■ **DESCRIPTION OF THE TASK**
Your task is to copy each line of the records that includes the string "messages".

■ **EXTRACTED DATA**
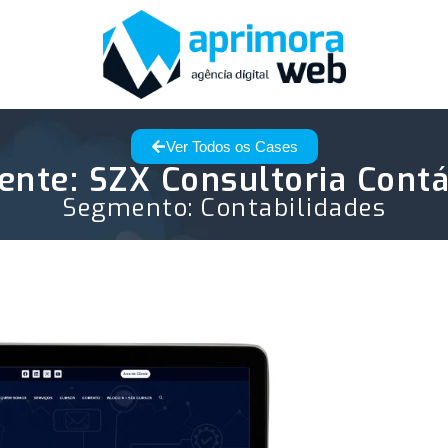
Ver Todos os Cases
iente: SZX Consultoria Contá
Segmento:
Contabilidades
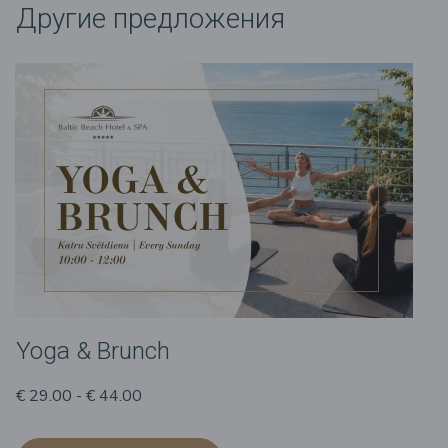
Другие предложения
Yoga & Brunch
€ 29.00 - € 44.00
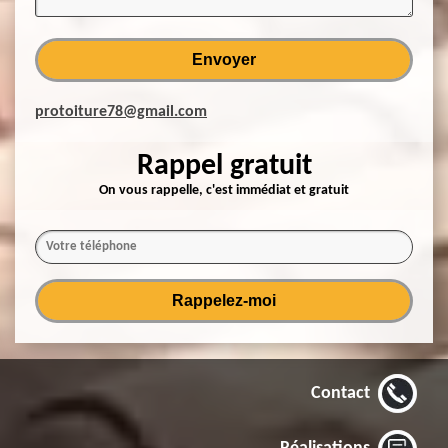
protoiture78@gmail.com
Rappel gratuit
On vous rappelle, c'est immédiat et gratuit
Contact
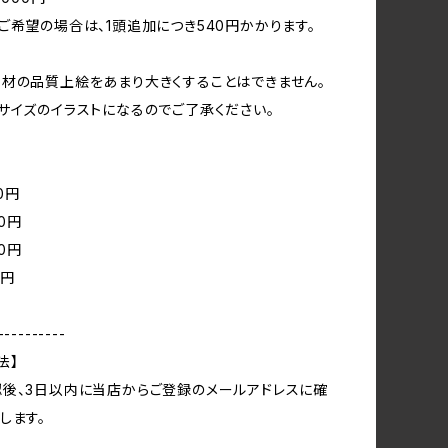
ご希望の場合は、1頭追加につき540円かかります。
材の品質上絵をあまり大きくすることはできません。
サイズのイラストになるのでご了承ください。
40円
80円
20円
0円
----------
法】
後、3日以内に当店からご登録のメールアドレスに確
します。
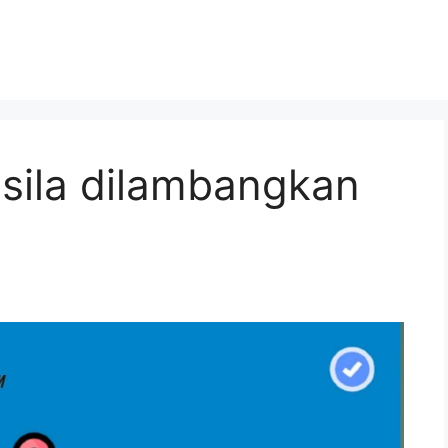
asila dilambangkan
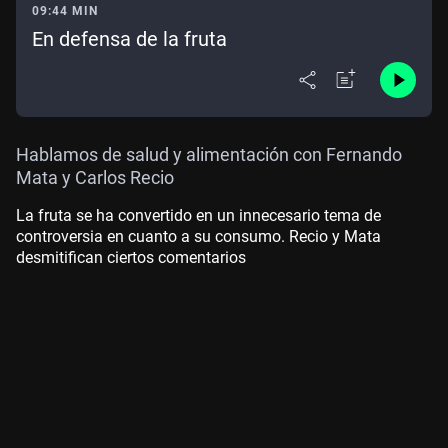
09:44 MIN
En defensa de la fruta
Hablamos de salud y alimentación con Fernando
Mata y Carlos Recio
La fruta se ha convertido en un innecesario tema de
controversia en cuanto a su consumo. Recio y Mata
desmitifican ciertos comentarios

--

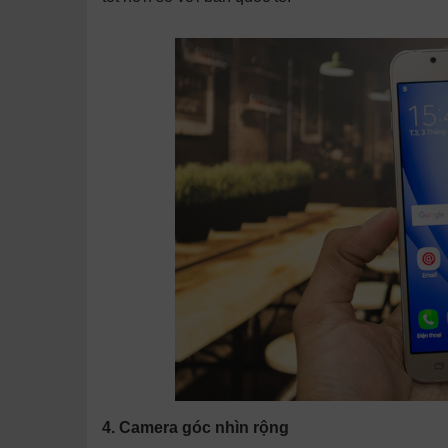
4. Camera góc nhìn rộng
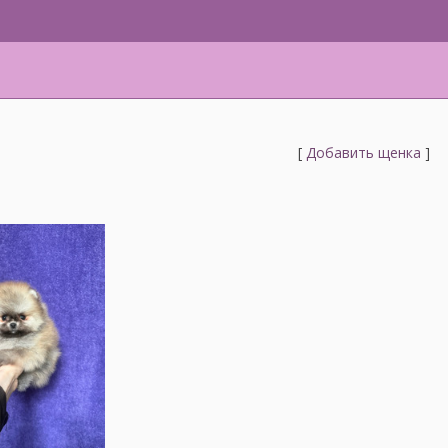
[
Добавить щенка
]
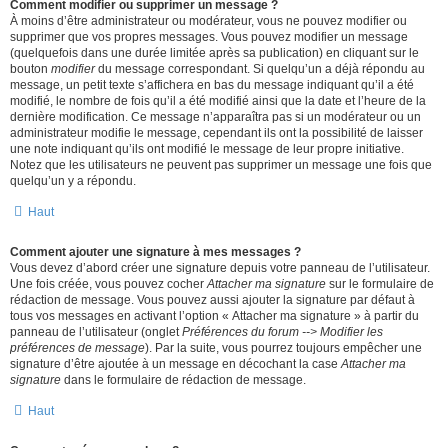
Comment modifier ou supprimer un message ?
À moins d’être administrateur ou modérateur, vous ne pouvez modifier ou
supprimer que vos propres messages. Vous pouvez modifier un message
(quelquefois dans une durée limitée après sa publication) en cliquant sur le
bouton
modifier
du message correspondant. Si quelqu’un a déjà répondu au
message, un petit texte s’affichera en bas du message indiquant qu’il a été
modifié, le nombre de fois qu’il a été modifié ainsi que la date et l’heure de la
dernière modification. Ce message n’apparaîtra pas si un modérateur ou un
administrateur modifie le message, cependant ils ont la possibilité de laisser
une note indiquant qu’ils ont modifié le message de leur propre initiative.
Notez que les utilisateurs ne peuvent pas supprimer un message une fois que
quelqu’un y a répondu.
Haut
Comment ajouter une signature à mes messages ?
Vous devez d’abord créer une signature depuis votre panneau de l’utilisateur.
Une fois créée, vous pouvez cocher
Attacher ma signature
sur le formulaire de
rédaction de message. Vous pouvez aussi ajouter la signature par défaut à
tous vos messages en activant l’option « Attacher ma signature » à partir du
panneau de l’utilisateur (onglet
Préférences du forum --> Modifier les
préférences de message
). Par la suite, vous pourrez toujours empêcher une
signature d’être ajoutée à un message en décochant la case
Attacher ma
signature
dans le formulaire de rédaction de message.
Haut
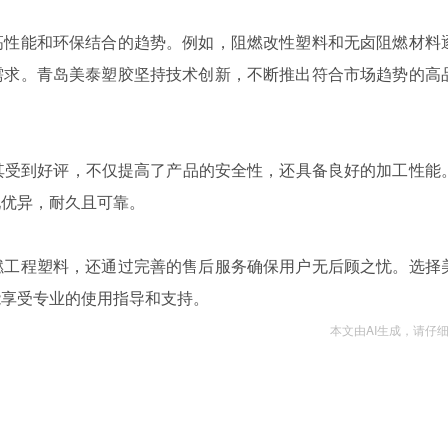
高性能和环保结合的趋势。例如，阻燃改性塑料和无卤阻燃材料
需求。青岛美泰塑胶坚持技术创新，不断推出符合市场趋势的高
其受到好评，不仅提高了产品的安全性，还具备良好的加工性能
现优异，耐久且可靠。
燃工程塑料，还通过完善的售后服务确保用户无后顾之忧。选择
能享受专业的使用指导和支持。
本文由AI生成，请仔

■ **FINAL ANSWER**
supprimer que vos propres messages. Vous pouvez modifier un message
Comment ajouter une signature à mes messages ?
tous vos messages en activant l’option « Attacher ma signature » à partir du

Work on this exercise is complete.